The pandemic and sustainability are linked says Bernstein, who testified before Congress last year regarding how child health is impacted by climate change. “We’ve had a few shots over the bow here – SARS, MERS, COVID, Ebola. We need to hear what nature is trying to tell us, which is clear: let’s be smarter about how we do business with the biosphere and stop disrupting the climate we depend on,” says Bernstein.

Deforestation and other consequences of unsustainable human practices and making it easier for diseases to spread and air pollution and social inequality are making vulnerable groups more vulnerable.

A cultural shift in consumption can be the legacy of the lockdown

We’re using less of everything these days as we mind our shrinking savings accounts and recommendations of public health authorities. From paper coffee cups to milk to utilities, consumption is down.

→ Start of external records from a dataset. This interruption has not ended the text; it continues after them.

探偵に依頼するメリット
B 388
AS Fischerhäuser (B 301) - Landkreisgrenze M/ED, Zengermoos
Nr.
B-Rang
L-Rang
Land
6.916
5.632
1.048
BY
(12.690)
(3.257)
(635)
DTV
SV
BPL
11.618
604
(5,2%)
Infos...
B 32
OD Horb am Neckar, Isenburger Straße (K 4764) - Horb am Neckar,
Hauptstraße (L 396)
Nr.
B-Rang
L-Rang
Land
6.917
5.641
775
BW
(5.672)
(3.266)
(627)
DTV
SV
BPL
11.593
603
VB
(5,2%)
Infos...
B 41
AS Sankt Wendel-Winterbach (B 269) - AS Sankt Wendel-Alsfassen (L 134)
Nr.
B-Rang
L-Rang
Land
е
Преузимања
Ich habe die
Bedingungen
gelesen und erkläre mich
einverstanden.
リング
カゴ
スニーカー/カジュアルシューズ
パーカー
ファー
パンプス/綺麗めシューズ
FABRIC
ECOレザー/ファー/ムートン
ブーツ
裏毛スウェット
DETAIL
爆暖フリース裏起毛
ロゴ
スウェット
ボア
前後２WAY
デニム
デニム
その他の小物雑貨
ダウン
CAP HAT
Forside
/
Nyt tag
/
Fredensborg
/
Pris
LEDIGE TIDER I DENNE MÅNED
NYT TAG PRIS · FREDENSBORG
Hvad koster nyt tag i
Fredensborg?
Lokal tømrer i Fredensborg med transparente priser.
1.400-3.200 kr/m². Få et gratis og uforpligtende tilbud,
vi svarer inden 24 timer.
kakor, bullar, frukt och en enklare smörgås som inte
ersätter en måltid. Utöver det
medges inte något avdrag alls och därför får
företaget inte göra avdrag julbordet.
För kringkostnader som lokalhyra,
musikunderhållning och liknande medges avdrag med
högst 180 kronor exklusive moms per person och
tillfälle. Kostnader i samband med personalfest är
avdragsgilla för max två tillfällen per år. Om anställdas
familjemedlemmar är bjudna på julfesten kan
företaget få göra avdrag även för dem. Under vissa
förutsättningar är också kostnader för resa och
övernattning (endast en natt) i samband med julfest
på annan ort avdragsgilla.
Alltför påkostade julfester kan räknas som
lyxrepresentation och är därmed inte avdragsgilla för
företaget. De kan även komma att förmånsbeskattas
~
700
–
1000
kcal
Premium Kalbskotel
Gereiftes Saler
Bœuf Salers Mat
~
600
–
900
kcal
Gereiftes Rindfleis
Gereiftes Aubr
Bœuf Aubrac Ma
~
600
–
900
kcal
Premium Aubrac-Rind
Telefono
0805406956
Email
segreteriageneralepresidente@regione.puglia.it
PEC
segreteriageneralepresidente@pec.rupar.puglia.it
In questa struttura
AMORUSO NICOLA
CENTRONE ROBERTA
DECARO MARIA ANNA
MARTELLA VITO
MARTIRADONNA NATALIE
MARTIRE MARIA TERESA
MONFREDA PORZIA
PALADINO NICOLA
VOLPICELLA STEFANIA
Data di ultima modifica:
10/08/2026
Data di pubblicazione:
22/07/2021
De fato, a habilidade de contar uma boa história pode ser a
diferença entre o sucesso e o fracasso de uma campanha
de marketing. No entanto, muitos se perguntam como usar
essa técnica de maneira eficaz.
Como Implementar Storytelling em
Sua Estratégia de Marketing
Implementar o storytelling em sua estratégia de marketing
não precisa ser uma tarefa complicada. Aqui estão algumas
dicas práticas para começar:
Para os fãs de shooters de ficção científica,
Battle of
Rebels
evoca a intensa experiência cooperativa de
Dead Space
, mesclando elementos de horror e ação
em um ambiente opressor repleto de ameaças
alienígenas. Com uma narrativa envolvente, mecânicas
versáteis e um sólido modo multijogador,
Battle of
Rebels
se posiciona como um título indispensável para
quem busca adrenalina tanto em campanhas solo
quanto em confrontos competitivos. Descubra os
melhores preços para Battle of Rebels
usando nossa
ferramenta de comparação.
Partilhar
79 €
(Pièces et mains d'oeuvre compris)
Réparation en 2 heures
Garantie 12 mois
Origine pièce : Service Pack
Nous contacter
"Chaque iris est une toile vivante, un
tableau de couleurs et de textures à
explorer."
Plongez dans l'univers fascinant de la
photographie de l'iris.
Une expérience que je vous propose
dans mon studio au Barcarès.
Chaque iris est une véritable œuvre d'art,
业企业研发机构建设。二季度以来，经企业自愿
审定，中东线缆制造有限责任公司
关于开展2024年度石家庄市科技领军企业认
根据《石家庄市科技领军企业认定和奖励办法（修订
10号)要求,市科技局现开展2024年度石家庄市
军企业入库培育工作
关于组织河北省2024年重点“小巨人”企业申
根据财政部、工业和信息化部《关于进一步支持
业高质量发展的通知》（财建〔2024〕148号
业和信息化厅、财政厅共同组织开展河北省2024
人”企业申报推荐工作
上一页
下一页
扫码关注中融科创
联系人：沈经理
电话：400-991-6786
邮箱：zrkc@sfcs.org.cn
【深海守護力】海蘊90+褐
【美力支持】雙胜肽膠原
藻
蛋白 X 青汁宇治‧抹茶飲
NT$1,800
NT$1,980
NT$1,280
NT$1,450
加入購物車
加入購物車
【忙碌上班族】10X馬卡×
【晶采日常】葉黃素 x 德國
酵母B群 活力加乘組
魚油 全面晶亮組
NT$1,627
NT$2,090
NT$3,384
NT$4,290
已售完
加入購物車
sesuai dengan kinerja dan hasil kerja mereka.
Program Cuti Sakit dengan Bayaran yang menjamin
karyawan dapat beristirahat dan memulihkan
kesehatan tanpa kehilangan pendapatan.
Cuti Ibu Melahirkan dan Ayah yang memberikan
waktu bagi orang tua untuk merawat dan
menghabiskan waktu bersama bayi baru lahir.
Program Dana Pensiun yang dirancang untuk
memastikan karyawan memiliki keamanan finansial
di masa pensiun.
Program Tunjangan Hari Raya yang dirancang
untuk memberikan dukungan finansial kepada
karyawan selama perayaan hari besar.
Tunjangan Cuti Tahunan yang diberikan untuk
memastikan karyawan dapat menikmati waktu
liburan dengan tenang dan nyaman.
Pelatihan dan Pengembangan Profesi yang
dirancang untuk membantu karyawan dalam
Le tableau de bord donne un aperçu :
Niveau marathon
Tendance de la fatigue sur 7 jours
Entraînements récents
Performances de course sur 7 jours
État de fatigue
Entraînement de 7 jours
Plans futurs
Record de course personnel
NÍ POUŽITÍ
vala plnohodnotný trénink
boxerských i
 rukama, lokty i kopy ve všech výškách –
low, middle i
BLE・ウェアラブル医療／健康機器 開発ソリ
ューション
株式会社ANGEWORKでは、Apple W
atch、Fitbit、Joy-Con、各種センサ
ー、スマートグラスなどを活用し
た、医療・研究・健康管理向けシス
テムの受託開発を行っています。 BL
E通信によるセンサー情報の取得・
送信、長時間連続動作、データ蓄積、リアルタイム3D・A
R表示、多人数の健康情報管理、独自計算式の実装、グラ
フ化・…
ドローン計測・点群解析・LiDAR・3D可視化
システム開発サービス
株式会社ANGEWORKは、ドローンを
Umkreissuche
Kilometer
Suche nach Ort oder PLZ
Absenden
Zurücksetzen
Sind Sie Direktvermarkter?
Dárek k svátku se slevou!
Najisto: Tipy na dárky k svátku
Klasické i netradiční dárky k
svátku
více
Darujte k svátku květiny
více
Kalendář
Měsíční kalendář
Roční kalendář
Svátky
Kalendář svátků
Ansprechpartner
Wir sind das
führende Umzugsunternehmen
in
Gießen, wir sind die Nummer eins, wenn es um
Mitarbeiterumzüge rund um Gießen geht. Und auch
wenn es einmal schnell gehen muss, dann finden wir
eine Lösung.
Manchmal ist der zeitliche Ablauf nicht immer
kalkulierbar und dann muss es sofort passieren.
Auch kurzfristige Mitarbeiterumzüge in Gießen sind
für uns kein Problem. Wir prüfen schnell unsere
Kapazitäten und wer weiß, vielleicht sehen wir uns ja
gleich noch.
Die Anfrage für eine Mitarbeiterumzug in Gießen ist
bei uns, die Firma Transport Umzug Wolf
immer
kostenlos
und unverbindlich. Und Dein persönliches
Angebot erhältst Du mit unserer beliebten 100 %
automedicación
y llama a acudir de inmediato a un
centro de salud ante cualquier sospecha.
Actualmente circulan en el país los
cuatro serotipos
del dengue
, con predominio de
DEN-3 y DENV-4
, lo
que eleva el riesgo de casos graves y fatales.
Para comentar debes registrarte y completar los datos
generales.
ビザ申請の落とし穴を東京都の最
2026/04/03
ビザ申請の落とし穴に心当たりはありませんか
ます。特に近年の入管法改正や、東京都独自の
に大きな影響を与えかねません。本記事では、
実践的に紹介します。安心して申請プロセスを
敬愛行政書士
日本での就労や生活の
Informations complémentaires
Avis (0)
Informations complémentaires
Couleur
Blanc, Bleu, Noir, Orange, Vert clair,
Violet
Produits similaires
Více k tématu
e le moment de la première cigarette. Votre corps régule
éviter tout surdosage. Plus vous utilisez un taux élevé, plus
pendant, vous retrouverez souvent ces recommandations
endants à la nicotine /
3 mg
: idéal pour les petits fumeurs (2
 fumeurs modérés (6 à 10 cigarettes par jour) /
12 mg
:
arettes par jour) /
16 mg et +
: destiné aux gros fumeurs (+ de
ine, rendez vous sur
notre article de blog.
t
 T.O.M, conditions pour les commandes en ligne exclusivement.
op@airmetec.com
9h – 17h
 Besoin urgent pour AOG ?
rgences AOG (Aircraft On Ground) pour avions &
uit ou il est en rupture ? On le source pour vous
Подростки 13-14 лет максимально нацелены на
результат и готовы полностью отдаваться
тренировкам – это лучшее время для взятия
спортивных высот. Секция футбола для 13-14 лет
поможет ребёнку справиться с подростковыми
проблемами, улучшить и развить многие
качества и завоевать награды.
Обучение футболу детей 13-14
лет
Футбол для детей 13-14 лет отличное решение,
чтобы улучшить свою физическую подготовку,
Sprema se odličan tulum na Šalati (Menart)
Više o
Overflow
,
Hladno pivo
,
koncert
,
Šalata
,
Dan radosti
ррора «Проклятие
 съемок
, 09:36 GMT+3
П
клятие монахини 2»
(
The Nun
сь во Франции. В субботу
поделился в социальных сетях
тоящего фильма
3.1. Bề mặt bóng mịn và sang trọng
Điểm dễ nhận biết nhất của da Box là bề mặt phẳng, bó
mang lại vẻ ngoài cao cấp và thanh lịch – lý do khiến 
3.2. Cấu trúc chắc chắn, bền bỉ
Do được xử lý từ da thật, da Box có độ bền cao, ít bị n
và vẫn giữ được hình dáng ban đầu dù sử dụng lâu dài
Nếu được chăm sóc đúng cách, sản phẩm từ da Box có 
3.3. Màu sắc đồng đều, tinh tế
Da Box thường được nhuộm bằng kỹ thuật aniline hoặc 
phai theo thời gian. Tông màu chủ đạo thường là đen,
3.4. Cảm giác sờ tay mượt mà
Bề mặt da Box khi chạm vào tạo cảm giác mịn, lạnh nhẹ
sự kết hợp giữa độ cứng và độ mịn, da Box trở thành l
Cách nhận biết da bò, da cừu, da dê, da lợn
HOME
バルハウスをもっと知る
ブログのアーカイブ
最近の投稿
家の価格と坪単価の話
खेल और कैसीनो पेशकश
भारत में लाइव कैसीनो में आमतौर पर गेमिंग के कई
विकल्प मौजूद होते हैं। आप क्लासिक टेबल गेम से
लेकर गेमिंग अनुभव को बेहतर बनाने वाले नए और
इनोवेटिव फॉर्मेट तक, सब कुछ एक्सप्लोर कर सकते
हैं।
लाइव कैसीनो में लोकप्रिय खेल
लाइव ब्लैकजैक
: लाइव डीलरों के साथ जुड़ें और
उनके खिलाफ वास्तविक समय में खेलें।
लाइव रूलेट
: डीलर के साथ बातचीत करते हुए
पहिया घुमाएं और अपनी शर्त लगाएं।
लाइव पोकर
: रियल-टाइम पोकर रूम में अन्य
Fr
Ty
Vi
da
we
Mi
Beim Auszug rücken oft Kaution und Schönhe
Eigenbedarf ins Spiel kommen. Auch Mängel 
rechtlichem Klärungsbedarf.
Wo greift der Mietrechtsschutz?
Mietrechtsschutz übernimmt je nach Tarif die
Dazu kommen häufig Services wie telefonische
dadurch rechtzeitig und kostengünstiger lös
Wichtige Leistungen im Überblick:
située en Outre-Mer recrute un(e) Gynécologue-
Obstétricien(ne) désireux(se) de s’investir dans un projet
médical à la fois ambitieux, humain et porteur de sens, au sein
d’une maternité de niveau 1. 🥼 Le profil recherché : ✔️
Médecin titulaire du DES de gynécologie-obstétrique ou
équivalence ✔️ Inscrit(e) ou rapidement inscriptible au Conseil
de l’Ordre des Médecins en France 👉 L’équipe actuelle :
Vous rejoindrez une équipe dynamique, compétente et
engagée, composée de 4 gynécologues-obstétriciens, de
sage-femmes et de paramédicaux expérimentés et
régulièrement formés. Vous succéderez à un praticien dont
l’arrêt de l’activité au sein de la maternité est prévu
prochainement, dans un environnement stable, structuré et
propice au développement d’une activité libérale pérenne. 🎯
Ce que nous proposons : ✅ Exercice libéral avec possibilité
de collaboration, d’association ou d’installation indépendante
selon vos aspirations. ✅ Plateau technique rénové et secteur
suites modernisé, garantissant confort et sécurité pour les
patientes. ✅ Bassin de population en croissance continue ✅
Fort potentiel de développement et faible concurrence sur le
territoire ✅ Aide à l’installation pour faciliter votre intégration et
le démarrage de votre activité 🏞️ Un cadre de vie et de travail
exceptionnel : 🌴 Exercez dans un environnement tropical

“U.S. electricity use on March 27, 2020 was 3% lower than on March 27, 2019” Peter Fox-Penner, the Director of the Institute for Sustainable Energy, and Professor of Practice at Boston University’s Questrom School of Business explains for The Conversation.

According to Fox-Penner, recessions reduce the demand for power greatly. He says the 2008 recession “reduced power demand in the United States by about 10 years’ worth of growth.”

Fox-Penner worries that the pandemic is having a harmful impact on the production of renewable energy components, like solar panels, but says in the long term people will still be looking for toward carbon-free energy when we emerge from the pandemic.

The world will be different after this pandemic. But it’s going to be better, too.